Se le energie che sprechiamo nel cercarla altrove le spendessimo per viverla; se invece di moltipllcare le parole per teologicizzare il Vangelo e discuterlo, il Vangelo lo vivessi­mo, ritroveremmo la semplicità, la comprensione, la comunicabilità e la comunione.

E' di moda l'avidità di esperienze. Fabbriche, kibbutz, simposi ecu­menici, religiosità orientale, vita di gruppo... Sono indubbiamente espe­rienze positive che potrebbero arric­chire se venissero unificate dalla persona che le fa, integrandole in sé come valori parziali; mentre spes­so succede che sono le esperienze a trascinare la persona, a farle perde­re l'unitarietà.

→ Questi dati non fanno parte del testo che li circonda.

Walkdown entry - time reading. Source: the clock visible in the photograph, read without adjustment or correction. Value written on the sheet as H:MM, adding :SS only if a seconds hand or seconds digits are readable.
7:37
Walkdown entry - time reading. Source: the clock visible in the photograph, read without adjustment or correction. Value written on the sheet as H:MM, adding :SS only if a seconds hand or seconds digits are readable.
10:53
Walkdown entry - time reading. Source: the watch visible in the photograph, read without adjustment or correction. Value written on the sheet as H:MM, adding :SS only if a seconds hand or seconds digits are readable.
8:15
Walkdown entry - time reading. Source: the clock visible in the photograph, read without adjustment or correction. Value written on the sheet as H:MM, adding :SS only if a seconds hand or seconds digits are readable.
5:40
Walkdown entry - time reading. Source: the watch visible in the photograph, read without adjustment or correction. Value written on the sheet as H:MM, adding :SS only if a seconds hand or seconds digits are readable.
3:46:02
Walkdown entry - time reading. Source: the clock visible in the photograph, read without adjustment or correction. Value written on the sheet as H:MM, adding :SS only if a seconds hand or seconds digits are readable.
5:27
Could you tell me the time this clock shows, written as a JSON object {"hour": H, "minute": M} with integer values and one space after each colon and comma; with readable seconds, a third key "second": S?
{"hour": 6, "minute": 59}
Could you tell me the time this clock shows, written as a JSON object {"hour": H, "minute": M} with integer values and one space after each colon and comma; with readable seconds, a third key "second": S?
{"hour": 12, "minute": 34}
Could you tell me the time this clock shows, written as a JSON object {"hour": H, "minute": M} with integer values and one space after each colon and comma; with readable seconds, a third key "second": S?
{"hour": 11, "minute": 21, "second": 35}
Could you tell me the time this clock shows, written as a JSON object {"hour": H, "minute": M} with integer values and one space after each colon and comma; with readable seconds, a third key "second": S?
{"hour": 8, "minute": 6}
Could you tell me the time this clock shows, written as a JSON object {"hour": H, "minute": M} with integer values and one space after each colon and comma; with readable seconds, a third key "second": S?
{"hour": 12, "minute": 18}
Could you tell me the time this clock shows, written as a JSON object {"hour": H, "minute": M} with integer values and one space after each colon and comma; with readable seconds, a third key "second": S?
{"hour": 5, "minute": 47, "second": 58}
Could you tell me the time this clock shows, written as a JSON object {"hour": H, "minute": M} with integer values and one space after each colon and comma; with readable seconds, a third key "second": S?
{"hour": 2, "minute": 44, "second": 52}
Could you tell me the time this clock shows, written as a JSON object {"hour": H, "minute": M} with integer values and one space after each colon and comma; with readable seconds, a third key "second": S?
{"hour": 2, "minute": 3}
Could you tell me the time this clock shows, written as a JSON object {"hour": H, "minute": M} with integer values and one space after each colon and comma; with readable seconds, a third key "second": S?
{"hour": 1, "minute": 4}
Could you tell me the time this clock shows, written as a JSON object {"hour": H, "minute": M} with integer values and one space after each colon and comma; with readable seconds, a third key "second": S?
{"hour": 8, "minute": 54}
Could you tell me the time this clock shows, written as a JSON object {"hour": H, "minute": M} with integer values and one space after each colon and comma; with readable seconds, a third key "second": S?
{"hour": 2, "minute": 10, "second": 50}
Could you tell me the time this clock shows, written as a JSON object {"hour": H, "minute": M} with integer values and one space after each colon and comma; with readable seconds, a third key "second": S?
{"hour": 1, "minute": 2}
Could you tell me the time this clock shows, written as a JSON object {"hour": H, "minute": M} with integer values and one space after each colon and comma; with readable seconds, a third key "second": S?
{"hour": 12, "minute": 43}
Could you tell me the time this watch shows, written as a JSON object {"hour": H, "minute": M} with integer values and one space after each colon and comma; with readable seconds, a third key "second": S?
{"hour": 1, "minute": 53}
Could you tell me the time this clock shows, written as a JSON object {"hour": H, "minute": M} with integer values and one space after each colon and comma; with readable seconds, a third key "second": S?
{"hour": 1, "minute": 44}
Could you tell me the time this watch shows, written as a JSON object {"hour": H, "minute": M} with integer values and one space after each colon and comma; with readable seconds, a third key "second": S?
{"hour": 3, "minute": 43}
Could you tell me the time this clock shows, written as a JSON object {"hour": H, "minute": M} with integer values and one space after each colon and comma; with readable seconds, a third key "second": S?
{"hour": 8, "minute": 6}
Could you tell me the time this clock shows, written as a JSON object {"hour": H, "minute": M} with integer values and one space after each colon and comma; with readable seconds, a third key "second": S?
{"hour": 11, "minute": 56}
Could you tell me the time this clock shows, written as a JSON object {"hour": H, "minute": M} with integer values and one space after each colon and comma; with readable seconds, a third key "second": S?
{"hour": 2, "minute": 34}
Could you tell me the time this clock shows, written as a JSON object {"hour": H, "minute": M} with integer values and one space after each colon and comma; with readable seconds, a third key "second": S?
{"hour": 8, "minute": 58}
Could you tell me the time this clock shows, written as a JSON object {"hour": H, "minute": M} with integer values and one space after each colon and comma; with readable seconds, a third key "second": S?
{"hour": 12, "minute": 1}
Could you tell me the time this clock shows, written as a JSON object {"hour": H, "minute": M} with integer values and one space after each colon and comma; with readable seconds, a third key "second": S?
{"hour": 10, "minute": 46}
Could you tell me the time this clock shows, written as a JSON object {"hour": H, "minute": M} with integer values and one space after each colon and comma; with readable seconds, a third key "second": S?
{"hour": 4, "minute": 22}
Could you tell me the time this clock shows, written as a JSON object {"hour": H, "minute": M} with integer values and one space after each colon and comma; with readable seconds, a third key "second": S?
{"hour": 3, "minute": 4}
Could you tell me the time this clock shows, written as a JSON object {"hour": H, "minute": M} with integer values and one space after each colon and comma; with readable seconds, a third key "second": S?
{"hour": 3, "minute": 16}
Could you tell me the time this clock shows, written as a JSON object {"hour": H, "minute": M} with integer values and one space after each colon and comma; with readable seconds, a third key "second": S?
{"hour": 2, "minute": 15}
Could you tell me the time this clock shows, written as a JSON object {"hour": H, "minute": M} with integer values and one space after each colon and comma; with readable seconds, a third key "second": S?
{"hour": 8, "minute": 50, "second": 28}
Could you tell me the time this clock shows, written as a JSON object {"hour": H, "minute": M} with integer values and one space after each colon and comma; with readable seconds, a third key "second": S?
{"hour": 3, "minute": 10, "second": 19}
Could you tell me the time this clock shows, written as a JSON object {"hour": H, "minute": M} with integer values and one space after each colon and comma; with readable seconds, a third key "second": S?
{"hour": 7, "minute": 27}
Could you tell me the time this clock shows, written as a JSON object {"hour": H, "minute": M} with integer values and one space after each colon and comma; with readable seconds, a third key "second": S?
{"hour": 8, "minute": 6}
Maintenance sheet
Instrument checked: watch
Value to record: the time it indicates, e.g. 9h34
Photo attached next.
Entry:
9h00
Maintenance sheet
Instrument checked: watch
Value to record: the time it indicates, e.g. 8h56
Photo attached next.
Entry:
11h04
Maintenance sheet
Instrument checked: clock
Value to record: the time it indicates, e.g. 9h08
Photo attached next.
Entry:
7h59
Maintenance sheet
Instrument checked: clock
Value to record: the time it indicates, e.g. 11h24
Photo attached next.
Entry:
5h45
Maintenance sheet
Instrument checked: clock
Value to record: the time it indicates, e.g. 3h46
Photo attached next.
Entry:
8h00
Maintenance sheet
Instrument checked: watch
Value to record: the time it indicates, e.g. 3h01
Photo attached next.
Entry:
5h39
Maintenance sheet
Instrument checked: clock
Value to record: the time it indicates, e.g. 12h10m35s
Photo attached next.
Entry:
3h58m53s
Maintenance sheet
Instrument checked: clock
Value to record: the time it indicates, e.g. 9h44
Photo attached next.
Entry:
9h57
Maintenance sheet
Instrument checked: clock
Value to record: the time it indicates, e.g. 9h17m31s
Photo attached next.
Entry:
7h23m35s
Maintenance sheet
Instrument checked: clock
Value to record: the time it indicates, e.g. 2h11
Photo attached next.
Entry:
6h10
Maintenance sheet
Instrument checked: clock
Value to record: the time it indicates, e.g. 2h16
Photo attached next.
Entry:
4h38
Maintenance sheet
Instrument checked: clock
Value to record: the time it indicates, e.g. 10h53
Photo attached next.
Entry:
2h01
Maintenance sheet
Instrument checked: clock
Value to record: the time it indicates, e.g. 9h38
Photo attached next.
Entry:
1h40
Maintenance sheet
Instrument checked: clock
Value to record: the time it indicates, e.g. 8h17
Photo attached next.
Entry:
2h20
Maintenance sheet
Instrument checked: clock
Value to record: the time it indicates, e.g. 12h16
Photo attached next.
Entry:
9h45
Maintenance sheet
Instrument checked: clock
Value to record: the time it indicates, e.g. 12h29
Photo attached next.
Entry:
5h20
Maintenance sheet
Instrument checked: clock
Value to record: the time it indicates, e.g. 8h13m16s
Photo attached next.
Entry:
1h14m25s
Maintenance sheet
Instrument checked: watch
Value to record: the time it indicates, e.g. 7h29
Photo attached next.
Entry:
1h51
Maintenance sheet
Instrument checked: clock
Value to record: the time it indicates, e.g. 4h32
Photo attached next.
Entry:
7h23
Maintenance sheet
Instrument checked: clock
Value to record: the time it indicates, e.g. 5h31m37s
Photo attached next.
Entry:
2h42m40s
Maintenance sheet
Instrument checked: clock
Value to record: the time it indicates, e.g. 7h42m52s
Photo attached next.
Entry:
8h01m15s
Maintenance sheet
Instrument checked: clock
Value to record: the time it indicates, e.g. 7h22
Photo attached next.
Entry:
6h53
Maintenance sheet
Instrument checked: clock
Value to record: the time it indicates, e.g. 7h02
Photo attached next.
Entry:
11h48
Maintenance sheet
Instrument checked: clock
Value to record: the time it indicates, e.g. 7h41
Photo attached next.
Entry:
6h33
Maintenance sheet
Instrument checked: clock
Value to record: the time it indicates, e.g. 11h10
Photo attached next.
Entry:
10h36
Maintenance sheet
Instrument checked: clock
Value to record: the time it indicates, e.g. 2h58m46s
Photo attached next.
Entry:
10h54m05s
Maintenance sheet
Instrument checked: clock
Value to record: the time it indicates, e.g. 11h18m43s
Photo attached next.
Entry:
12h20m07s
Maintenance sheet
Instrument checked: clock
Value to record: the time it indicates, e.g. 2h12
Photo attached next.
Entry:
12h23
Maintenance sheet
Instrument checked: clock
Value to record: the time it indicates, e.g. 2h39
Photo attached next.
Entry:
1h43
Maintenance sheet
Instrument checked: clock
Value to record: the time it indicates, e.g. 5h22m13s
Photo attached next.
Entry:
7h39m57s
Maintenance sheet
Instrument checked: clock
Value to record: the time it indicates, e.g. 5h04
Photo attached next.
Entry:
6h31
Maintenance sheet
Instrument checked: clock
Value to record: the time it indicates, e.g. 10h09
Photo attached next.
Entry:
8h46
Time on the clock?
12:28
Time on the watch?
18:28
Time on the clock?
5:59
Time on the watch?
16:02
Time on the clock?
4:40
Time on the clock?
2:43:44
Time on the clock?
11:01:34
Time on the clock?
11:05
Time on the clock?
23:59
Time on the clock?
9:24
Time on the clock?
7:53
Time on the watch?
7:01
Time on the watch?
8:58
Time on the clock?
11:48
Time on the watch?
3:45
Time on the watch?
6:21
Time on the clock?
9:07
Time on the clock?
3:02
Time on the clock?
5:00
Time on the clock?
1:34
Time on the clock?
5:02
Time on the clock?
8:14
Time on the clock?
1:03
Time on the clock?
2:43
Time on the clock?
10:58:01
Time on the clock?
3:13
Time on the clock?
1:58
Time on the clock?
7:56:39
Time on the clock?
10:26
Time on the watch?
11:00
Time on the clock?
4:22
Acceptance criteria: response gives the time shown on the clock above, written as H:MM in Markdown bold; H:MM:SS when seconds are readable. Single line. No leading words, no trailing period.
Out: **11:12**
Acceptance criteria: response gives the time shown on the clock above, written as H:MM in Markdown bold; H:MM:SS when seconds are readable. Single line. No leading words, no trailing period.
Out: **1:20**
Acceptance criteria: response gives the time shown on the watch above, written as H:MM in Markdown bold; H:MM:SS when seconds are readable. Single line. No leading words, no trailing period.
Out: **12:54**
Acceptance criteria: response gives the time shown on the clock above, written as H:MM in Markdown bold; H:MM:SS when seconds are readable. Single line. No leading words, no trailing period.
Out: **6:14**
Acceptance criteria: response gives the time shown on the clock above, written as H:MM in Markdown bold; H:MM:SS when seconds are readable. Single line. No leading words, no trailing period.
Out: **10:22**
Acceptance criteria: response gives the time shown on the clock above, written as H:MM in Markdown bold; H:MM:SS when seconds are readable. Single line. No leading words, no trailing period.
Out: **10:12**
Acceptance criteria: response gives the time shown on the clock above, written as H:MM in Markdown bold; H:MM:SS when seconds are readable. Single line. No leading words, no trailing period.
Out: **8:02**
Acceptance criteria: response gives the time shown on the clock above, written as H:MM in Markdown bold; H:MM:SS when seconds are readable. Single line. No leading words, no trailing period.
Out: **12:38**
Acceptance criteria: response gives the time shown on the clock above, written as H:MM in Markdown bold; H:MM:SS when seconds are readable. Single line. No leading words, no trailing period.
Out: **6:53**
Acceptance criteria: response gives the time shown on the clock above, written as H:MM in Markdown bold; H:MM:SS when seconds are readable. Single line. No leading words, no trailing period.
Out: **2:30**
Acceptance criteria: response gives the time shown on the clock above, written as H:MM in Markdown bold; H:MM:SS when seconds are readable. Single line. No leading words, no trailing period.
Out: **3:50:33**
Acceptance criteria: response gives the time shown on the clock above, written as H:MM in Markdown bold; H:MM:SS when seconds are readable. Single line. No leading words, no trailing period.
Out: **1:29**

Tanto più che non sono le espe­rienze che contano: la fame dell'a­nima (voglio dire della persona) non si sazia neanche se fosse possibile sperimentare tutto. Sarebbe bene so­stituirle con la esperienza. Perché non è che tu diventi più sociale se lavori in fabbrica: è che sul la­voro ti socializzi se ami. Non è che ti perfezioni partecipando alla vita di gruppo: è che nella vita di gruppo ti integri e ti perfezioni se ami. E cosi via.

L'esperienza di cui si ha fame on­tologica è lo « sperimentare Dio ». E Dio non è nella molteplicità, bensì nella semplicità che è amore. Dio lo trovi facendo la sua Volontà, che è la volontà di Gesù espres­saci nel suo comando: «Amatevi gli uni gli altri come io ho amato voi ». E' cosi che sì può avere la vita e continuare a dire al mondo « la Parola ». E' attuando questa Parola che fai l'esperienza fonda­mentale, l'esperienza di Dio.

Tutte le altre cosiddette esperien­ze non sono altro che possibili oc­casioni ove ci si può esercitare.